The record of trial leaves no doubt that defense counsel construed the instructions on the “intentional doing of the act which caused death and which is inherently dangerous to others” as adequately including the defense theory that a finding of guilty of murder 'under Article 118(3) depended upon whether the accused deliberately pulled the trigger of the gun. The record also leaves no doubt, in my mind, that the court members understood the instructions in the same way.

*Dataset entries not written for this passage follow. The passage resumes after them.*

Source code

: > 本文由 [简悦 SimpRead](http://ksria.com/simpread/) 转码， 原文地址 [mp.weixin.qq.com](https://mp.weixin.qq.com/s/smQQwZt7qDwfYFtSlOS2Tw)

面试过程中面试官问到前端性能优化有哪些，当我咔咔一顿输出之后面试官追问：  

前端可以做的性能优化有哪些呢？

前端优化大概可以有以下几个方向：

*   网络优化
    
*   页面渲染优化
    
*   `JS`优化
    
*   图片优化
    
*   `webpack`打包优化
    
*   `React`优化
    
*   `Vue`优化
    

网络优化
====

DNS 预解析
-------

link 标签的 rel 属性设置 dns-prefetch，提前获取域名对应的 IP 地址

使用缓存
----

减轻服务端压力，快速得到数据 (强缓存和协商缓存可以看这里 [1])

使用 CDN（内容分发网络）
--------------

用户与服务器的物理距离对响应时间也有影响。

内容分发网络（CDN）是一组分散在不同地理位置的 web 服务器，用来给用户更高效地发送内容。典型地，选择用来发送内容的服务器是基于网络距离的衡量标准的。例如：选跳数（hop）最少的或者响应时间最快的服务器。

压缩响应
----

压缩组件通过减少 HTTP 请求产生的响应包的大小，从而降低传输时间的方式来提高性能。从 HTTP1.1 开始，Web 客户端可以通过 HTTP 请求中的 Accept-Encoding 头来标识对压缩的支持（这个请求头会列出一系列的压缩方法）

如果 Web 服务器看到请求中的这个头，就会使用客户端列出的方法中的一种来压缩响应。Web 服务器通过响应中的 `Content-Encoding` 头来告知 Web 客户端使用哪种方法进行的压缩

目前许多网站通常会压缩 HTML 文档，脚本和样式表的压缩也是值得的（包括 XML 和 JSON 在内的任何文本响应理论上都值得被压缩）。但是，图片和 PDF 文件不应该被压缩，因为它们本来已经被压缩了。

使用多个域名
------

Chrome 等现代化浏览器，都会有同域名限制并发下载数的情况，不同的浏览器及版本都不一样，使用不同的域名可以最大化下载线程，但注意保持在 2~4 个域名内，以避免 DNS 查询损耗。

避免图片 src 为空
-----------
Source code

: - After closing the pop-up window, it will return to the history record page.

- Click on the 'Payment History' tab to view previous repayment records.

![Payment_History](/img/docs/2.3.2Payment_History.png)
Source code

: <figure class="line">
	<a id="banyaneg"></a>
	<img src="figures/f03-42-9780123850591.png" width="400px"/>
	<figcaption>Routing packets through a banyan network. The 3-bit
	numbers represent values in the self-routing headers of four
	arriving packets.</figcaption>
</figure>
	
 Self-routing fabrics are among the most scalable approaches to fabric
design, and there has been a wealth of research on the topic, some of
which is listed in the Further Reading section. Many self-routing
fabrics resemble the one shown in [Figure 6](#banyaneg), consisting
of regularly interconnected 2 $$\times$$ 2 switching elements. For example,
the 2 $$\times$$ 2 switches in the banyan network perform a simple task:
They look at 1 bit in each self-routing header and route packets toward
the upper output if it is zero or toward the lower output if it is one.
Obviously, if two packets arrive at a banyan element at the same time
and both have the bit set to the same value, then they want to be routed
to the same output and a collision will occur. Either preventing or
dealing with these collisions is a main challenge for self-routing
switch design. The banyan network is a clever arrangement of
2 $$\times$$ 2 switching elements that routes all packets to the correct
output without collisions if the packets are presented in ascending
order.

The instructional pattern was clear: For the offense charged, the court-martial had to find both an intent to kill and premeditation; for the first lesser offense, it had to find an intent to kill without premeditation; for the second type of murder, the court-martial was required to find the accused directed “an inherently dangerous force in such a manner ... as to knowingly hazard the lives of others”; and, finally, for involuntary manslaughter, the court had to be convinced beyond a reasonable doubt that the accused demonstrated “a culpable disregard for the foreseeable consquenees to others” of his actions. In the context of the evidence, the phrase “directing of an inherently dangerous force” did not contemplate a complex of many acts, as the majority maintain, but only the deliberate firing of the pistol. In fact, the majority concede the instruction was offered by the law officer as a specific substitute for that requested by defense counsel, and the latter expressed his agreement with the substitute. See United States v Anderson, 13 USCMA 258, 32 CMR 258; United States v Merrow, 14 USCMA 265, 34 CMR 45. I would, therefore, affirm the decision of the board of review.